HOBSON: Do you feel limited by the photos?

RIGGS: No, because they always spark ideas I never would have had if I didn't have the photos.

HOBSON: Now, the book leaves us thinking there's probably going to be a sequel. Of course, you're going to have to come up with photos to make that happen, right?

RIGGS: Yes. There's going to be a third book that's coming out in 2015. And I have a good problem, which is that I have many thousands more photos than I could ever use. So I'll always have that well to go back to. And every time I finish one of these books, there were always 20 or 30 pictures that I had been trying very badly to work into the book that didn't quite make it, that ended up on the cutting room floor, as it were. So they sort of carry over to the next book and I try very hard to work them in.
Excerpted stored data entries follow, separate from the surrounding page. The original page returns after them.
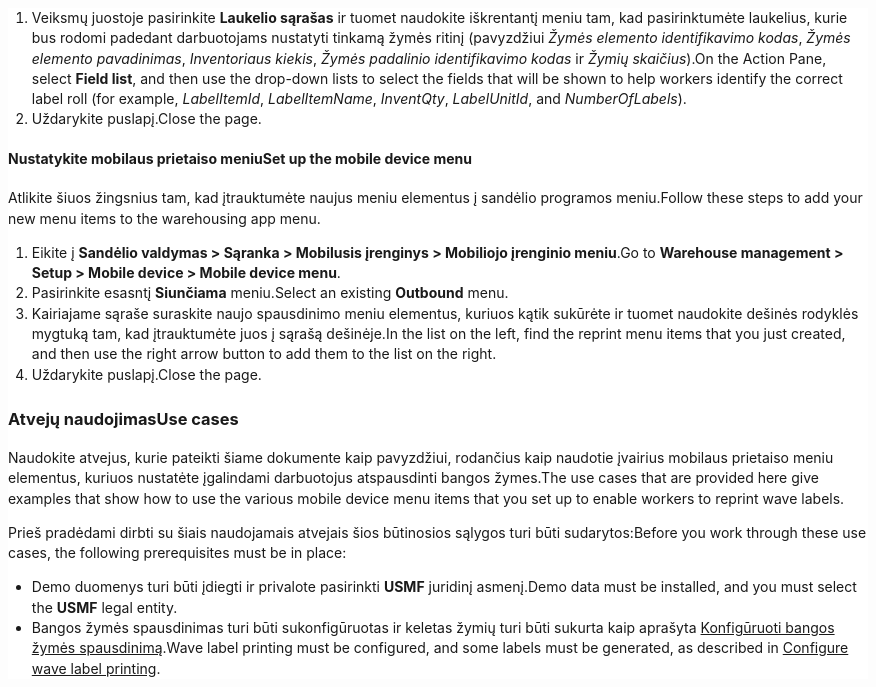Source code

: 1. <span data-ttu-id="a1d4b-194">Veiksmų juostoje pasirinkite **Laukelio sąrašas** ir tuomet naudokite iškrentantį meniu tam, kad pasirinktumėte laukelius, kurie bus rodomi padedant darbuotojams nustatyti tinkamą žymės ritinį (pavyzdžiui *Žymės elemento identifikavimo kodas*, *Žymės elemento pavadinimas*, *Inventoriaus kiekis*, *Žymės padalinio identifikavimo kodas* ir *Žymių skaičius*).</span><span class="sxs-lookup"><span data-stu-id="a1d4b-194">On the Action Pane, select **Field list**, and then use the drop-down lists to select the fields that will be shown to help workers identify the correct label roll (for example, *LabelItemId*, *LabelItemName*, *InventQty*, *LabelUnitId*, and *NumberOfLabels*).</span></span>
1. <span data-ttu-id="a1d4b-195">Uždarykite puslapį.</span><span class="sxs-lookup"><span data-stu-id="a1d4b-195">Close the page.</span></span>

#### <a name="set-up-the-mobile-device-menu"></a><span data-ttu-id="a1d4b-196">Nustatykite mobilaus prietaiso meniu</span><span class="sxs-lookup"><span data-stu-id="a1d4b-196">Set up the mobile device menu</span></span>

<span data-ttu-id="a1d4b-197">Atlikite šiuos žingsnius tam, kad įtrauktumėte naujus meniu elementus į sandėlio programos meniu.</span><span class="sxs-lookup"><span data-stu-id="a1d4b-197">Follow these steps to add your new menu items to the warehousing app menu.</span></span>

1. <span data-ttu-id="a1d4b-198">Eikite į **Sandėlio valdymas \> Sąranka \> Mobilusis įrenginys \> Mobiliojo įrenginio meniu**.</span><span class="sxs-lookup"><span data-stu-id="a1d4b-198">Go to **Warehouse management \> Setup \> Mobile device \> Mobile device menu**.</span></span>
1. <span data-ttu-id="a1d4b-199">Pasirinkite esasntį **Siunčiama** meniu.</span><span class="sxs-lookup"><span data-stu-id="a1d4b-199">Select an existing **Outbound** menu.</span></span>
1. <span data-ttu-id="a1d4b-200">Kairiajame sąraše suraskite naujo spausdinimo meniu elementus, kuriuos kątik sukūrėte ir tuomet naudokite dešinės rodyklės mygtuką tam, kad įtrauktumėte juos į sąrašą dešinėje.</span><span class="sxs-lookup"><span data-stu-id="a1d4b-200">In the list on the left, find the reprint menu items that you just created, and then use the right arrow button to add them to the list on the right.</span></span>
1. <span data-ttu-id="a1d4b-201">Uždarykite puslapį.</span><span class="sxs-lookup"><span data-stu-id="a1d4b-201">Close the page.</span></span>

### <a name="use-cases"></a><span data-ttu-id="a1d4b-202">Atvejų naudojimas</span><span class="sxs-lookup"><span data-stu-id="a1d4b-202">Use cases</span></span>

<span data-ttu-id="a1d4b-203">Naudokite atvejus, kurie pateikti šiame dokumente kaip pavyzdžiui, rodančius kaip naudotie įvairius mobilaus prietaiso meniu elementus, kuriuos nustatėte įgalindami darbuotojus atspausdinti bangos žymes.</span><span class="sxs-lookup"><span data-stu-id="a1d4b-203">The use cases that are provided here give examples that show how to use the various mobile device menu items that you set up to enable workers to reprint wave labels.</span></span>

<span data-ttu-id="a1d4b-204">Prieš pradėdami dirbti su šiais naudojamais atvejais šios būtinosios sąlygos turi būti sudarytos:</span><span class="sxs-lookup"><span data-stu-id="a1d4b-204">Before you work through these use cases, the following prerequisites must be in place:</span></span>

- <span data-ttu-id="a1d4b-205">Demo duomenys turi būti įdiegti ir privalote pasirinkti **USMF** juridinį asmenį.</span><span class="sxs-lookup"><span data-stu-id="a1d4b-205">Demo data must be installed, and you must select the **USMF** legal entity.</span></span>
- <span data-ttu-id="a1d4b-206">Bangos žymės spausdinimas turi būti sukonfigūruotas ir keletas žymių turi būti sukurta kaip aprašyta [Konfigūruoti bangos žymės spausdinimą](../warehousing/configure-wave-label-printing.md).</span><span class="sxs-lookup"><span data-stu-id="a1d4b-206">Wave label printing must be configured, and some labels must be generated, as described in [Configure wave label printing](../warehousing/configure-wave-label-printing.md).</span></span>
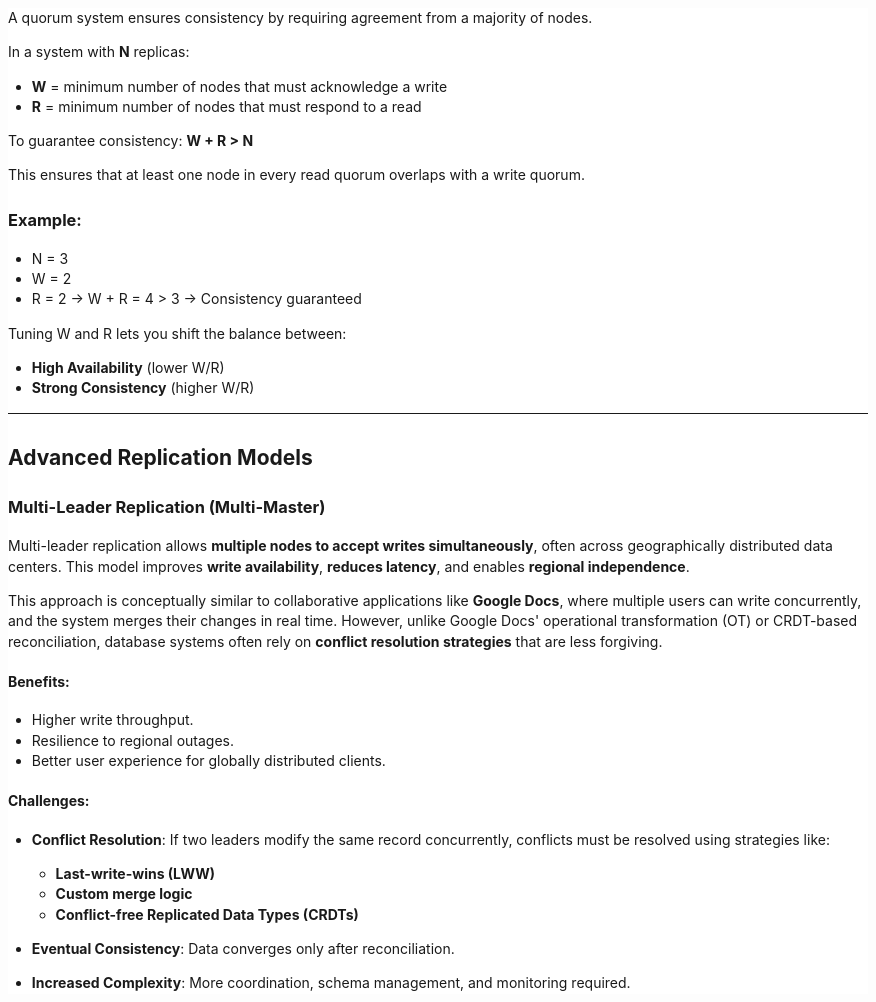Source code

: A quorum system ensures consistency by requiring agreement from a majority of nodes.

In a system with **N** replicas:

* **W** = minimum number of nodes that must acknowledge a write
* **R** = minimum number of nodes that must respond to a read

To guarantee consistency:
**W + R > N**

This ensures that at least one node in every read quorum overlaps with a write quorum.

### Example:

* N = 3
* W = 2
* R = 2 → W + R = 4 > 3 → Consistency guaranteed

Tuning W and R lets you shift the balance between:

* **High Availability** (lower W/R)
* **Strong Consistency** (higher W/R)

---

## Advanced Replication Models

### Multi-Leader Replication (Multi-Master)

Multi-leader replication allows **multiple nodes to accept writes simultaneously**, often across geographically distributed data centers. This model improves **write availability**, **reduces latency**, and enables **regional independence**.

This approach is conceptually similar to collaborative applications like **Google Docs**, where multiple users can write concurrently, and the system merges their changes in real time. However, unlike Google Docs' operational transformation (OT) or CRDT-based reconciliation, database systems often rely on **conflict resolution strategies** that are less forgiving.

#### Benefits:

* Higher write throughput.
* Resilience to regional outages.
* Better user experience for globally distributed clients.

#### Challenges:

* **Conflict Resolution**: If two leaders modify the same record concurrently, conflicts must be resolved using strategies like:

  * **Last-write-wins (LWW)**
  * **Custom merge logic**
  * **Conflict-free Replicated Data Types (CRDTs)**

* **Eventual Consistency**: Data converges only after reconciliation.

* **Increased Complexity**: More coordination, schema management, and monitoring required.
HOBSON: We should say you're bio photo in the book actually looks quite normal compared to all the rest of the photos.

RIGGS: I think that's a disappointment to people who meet me.

(LAUGHTER)

RIGGS: They say, you're so normal. And I'm like, yeah, the peculiar thing about me is that I write these books.

HOBSON: Ransom Riggs. His latest book in the "Miss Peregrine's Peculiar Children" series is called "Hollow City." It is out now. Ransom, thanks so much.

RIGGS: Thank you very much.

HOBSON: And, Sacha, as soon as I was finished with this book, I needed even more adventure. I went and read all three of "The Hunger Games" books.

SACHA PFEIFFER, HOST:

Oh, I devoured those.

HOBSON: Six years too late, but they were still fun to read.

PFEIFFER: I know.

(LAUGHTER)

HOBSON: From NPR and WBUR Boston, I'm Jeremy Hobson.